Valencia sigue aún bajo la conmoción de una tragedia que, por mucho que hubiera pasado otras veces, nunca sucedió de la manera en que lo hizo en octubre del año pasado, con tanta fiereza y con tantos frentes a la vez. Con 229 muertos. Los efectos de la dana se perciben aún en las calles de Paiporta o de Aldaia o de Catarroja o de Algemesí o de Massanassa o de cualquiera de los municipios que fueron arrasados, pero se nota antes en las primeras conversaciones.

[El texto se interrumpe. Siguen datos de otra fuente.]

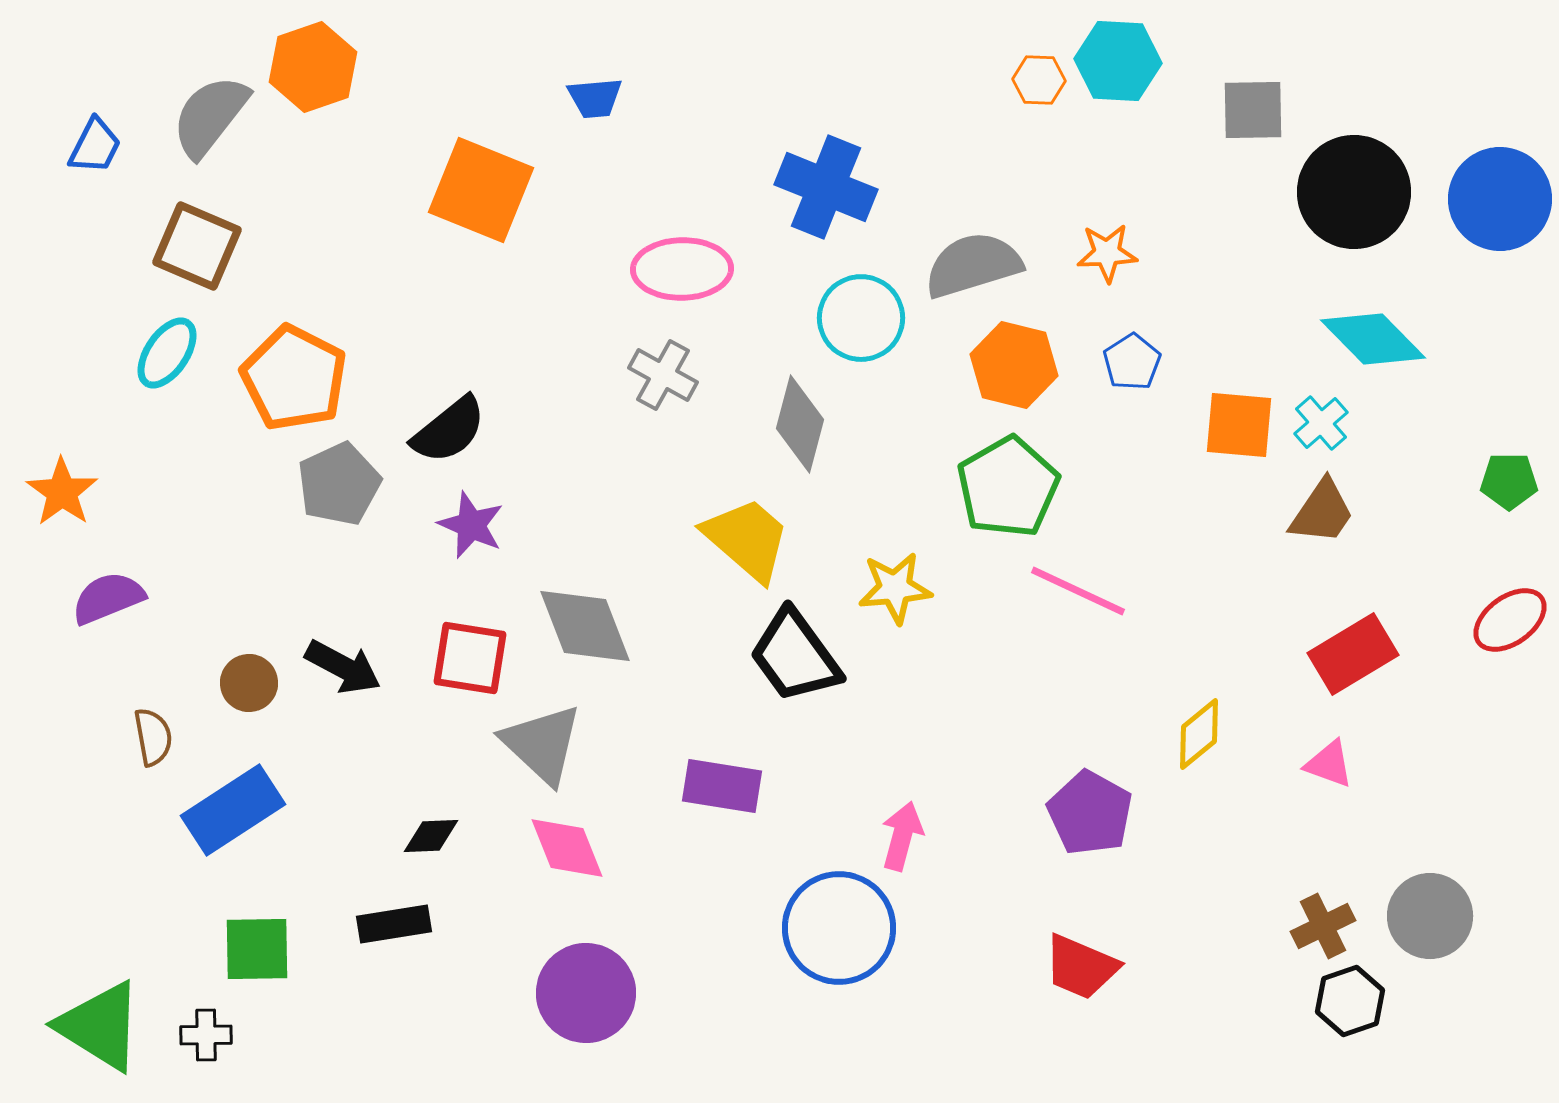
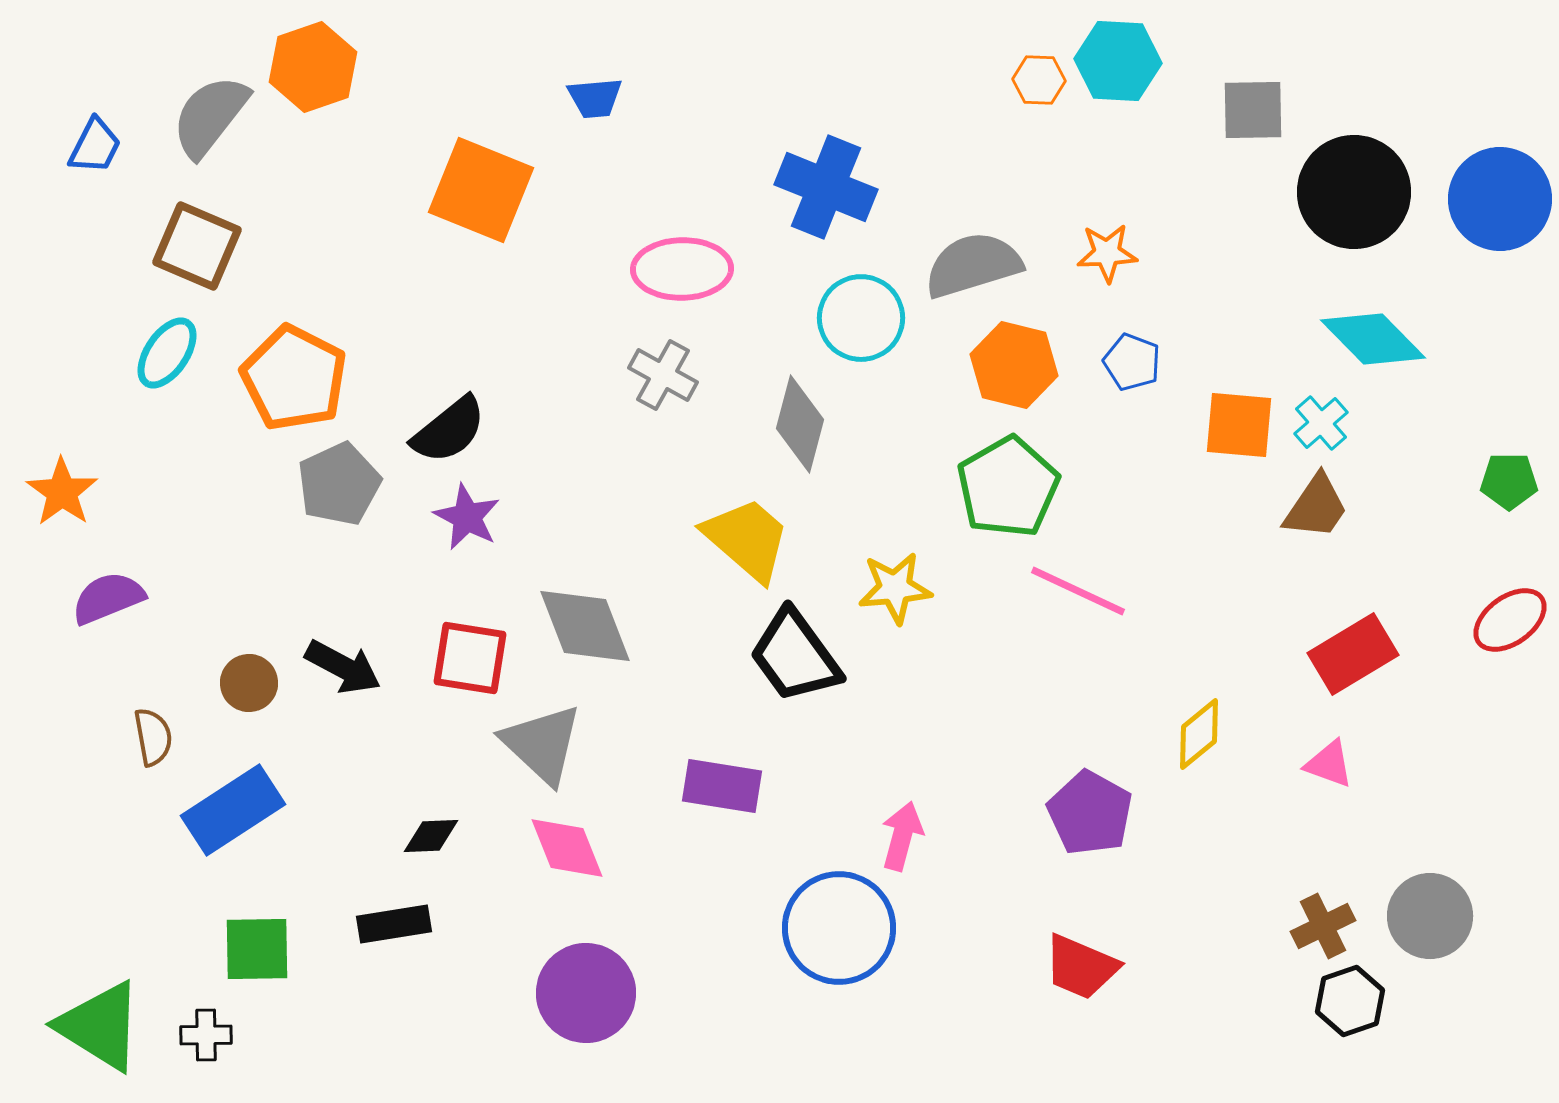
blue pentagon at (1132, 362): rotated 18 degrees counterclockwise
brown trapezoid at (1322, 512): moved 6 px left, 5 px up
purple star at (471, 525): moved 4 px left, 8 px up; rotated 4 degrees clockwise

La dana que abrió tantos informativos sigue siendo el tema para miles de vecinos que no han podido pasar página porque esa es su vida ahora, la que han de reconstruir entre esquinas, calles y ventanas que parecen las de siempre y, sin embargo, no volverán a serlo nunca, porque serán para ellos la esquina, la calle o la ventana a la que alguien trató de agarrarse o donde más daño causaron el barro y el agua. Es lo que ocurre, por ejemplo, en los garajes de sus propias fincas.

Pasará el tiempo, a punto de cumplirse el año de aquella tarde de espanto. Quedará el miedo, que es lo que el agua ha dejado en Valencia por siglos: esa desazón que fue a activarse el domingo, con una alerta en los teléfonos que esta vez se envió con antelación y que removió una angustia que no se ha ido. Que no se irá. Quedará también algo que es más nuevo, porque antes no estaba: la desconfianza.

Para algunas cosas no ha pasado el tiempo, que es lo que alguno quiere que pase: el tiempo y nada más. Se fue abriendo paso la vida y vendrán los aniversarios, pero no habrá manera de ignorar que aún se deben las explicaciones sobre qué ocurrió aquella tarde en que la alerta no llegó a tiempo y de la que aún desconocemos qué hizo y dónde estuvo el responsable de la primera autoridad de los valencianos que intenta, entre enredos y versiones, que vaya pasando el tiempo por si, con él, llega el olvido. Lo único que hace el tiempo, sin embargo, es demostrar cómo las cosas se podrían haber hecho de otra manera.